19. It is not in dispute that in probate matters appeals from this court to the Court of Appeal lies with leave. That is the basis upon which this application has been brought. The provisions of Section 50 of the Law of Succession Act suggest that while appeals from the Subordinate Court and Kadhi's Court lie with this court, an appeal from a decision of this court to the Court of Appeal only lie with leave. Such leave is discretionary as alluded by both counsels in this application which means that this court must be satisfied that the intended appeal involves serious questions of law or involves special circumstances. In this regard this court fully agrees with the holding in the cited decision in Re Estate of Ronald Austine Whittingham (deceased) [2015]eKLR. This court finds that the applicant has not met the threshold for this court to exercise its discretion in her favour. In the first place there is no demonstration by the applicant that she has serious grievances worthy to be canvassed in the Court of Appeal. Secondly and more importantly her application is waste of time because it was supposed to be made 14 days after the decision sought to be appealed against was delivered. The decision was delivered on 23rd April 2015 and by computation of prescribed time the application for leave ought to have been filed by the 7th May 2015. This application was filed on 19th August, 2015 which was more than 3 months late and crucially the applicant did not seek for extension of time to apply for the requisite leave. She has sought only for extension of time to file notice of appeal. In my view the omission to seek for extension of prescribed time contemplated under Rule 39 (a) of the Court of Appeal Rules is fatal to this application as it renders it fatally defective. The applicant should have sought for extension of time to apply for leave to appeal in the first instance before seeking for such leave.
20. It is true that under Article 48 of the Constitution a court should uphold a party's right to access justice including the Court of Appeal if that is the necessary forum to seek for the same but care must be exercised to forestall situations where a party can abuse such rights to delay or derail the very course of justice. In situations such as obtains in this cause where due to applicant's indolence, delay has been occasioned to the detriment of the ends of justice this court cannot exercise its discretion in granting orders that are likely to cause delays.
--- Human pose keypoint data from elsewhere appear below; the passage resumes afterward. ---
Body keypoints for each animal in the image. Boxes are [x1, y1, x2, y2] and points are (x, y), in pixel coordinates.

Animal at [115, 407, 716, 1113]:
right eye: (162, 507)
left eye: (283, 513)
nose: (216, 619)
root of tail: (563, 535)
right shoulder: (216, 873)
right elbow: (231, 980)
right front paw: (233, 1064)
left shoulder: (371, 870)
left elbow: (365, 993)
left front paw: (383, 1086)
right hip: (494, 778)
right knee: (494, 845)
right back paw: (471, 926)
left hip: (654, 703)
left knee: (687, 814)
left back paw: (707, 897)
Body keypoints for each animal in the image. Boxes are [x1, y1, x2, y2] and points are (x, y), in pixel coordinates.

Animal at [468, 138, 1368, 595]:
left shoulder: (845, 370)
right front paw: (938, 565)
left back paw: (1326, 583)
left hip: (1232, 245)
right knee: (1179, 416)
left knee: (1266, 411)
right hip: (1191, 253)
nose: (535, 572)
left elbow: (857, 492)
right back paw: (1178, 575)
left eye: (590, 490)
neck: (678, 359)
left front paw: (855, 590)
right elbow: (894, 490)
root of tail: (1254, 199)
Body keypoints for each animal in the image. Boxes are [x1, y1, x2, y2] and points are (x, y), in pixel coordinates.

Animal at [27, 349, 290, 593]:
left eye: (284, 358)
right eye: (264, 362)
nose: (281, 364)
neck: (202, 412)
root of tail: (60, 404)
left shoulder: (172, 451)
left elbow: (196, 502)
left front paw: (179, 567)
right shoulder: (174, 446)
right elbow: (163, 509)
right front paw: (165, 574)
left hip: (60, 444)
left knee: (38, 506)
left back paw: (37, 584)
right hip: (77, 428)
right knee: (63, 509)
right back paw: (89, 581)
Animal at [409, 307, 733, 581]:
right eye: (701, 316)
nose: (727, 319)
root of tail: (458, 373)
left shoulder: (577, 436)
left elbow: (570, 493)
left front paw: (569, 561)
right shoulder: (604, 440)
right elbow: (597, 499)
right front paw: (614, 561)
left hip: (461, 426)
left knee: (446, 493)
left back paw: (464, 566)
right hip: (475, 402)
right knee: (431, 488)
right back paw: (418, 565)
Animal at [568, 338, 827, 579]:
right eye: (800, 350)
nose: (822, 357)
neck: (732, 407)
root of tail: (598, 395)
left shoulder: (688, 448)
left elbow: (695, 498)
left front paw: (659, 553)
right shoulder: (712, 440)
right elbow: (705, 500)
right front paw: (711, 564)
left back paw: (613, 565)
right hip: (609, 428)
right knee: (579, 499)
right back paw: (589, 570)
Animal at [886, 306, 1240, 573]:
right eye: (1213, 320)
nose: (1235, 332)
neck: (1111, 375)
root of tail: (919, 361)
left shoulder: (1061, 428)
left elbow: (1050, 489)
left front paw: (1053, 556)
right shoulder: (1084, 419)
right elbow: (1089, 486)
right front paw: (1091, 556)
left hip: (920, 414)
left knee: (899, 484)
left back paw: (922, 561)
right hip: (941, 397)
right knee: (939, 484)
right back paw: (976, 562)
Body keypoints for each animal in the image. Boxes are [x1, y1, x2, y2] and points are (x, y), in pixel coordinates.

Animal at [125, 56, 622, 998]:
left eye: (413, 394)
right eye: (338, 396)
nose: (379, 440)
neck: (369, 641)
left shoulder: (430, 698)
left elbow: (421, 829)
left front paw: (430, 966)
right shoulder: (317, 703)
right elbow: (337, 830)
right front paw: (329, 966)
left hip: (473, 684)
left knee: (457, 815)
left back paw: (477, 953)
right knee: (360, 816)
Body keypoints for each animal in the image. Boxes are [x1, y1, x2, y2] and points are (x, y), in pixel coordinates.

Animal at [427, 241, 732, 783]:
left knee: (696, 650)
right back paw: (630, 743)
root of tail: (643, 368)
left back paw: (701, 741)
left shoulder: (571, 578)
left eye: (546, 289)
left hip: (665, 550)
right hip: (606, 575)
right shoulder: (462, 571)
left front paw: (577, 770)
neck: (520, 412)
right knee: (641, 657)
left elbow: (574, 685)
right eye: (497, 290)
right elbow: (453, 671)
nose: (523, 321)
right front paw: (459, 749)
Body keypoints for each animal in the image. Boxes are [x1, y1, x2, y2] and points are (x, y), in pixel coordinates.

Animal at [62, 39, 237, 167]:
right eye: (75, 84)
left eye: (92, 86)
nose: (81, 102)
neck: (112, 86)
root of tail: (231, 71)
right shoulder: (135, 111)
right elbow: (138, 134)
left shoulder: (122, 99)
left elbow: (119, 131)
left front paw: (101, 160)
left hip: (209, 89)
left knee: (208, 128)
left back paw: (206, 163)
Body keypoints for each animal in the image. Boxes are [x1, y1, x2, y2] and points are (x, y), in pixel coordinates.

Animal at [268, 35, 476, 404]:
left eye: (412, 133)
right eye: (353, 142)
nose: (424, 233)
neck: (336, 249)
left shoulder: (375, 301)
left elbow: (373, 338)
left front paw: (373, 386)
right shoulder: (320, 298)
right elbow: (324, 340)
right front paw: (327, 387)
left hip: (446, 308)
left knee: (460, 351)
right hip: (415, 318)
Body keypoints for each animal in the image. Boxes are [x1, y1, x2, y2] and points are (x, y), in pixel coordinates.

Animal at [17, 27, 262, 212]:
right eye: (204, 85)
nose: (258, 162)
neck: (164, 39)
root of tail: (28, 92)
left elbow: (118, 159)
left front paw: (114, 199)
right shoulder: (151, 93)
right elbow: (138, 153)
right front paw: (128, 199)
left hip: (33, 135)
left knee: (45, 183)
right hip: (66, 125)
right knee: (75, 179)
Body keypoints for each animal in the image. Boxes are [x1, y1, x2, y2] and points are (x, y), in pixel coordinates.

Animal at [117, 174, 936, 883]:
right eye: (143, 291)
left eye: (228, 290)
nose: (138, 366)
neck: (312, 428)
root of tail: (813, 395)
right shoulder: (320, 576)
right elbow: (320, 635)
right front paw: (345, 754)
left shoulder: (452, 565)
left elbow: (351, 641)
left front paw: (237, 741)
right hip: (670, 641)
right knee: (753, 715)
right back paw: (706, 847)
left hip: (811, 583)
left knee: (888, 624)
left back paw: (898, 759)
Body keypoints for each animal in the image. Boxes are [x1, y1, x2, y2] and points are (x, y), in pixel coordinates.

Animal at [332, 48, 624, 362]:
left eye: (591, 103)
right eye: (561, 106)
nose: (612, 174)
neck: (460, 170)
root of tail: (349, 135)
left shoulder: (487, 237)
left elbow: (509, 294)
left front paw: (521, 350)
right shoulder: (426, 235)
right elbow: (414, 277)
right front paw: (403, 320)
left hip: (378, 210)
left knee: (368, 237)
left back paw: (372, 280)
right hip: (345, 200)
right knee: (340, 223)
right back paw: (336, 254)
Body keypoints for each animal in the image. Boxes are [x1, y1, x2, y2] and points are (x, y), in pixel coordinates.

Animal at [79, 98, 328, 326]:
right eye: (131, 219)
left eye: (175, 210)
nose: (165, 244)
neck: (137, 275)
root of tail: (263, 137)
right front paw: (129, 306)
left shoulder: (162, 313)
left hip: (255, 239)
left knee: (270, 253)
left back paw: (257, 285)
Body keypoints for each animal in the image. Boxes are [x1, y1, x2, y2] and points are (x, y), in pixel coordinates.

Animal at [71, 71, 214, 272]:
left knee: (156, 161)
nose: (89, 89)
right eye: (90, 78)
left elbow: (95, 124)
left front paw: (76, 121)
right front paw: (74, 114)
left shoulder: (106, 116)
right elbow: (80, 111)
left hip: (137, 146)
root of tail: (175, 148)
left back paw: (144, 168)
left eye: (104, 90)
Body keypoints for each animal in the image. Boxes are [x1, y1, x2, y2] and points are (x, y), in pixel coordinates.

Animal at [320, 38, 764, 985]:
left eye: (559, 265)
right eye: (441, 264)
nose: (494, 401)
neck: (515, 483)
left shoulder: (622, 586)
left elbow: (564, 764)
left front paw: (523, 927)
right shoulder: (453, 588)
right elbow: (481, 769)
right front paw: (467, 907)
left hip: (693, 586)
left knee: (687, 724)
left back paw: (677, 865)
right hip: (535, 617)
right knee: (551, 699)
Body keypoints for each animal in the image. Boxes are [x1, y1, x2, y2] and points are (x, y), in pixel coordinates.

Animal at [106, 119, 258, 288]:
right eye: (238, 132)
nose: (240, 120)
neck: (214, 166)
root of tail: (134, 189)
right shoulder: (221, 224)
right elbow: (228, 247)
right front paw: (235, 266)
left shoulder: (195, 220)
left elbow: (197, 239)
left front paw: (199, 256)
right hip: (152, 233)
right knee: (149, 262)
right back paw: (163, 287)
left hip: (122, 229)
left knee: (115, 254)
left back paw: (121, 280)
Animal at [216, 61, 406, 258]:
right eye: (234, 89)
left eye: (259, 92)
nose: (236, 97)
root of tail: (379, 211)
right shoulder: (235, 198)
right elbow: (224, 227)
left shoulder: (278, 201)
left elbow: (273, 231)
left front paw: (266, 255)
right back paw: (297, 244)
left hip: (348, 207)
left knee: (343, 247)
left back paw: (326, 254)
I find no merit in doing so.
In the end this court for the reasons given finds no merit in the Notice of Motion dated 18th August, 2015. The same is liable to be dismissed. This court also finds that the said motion is fatally defective for being made out of time and without leave. It is liable to be struck out and since the said application can suffer only one fate the same is struck out. The costs shall be in the main cause.
Dated and delivered at Chuka this 1ST day of FEBRUARY, 2018.
R. K. LIMO
JUDGE
Ruling signed, dated and delivered in open court in the presence of Kariuki for the Respondent and Mwanzia Advocate holding brief for Kioga for the Applicant.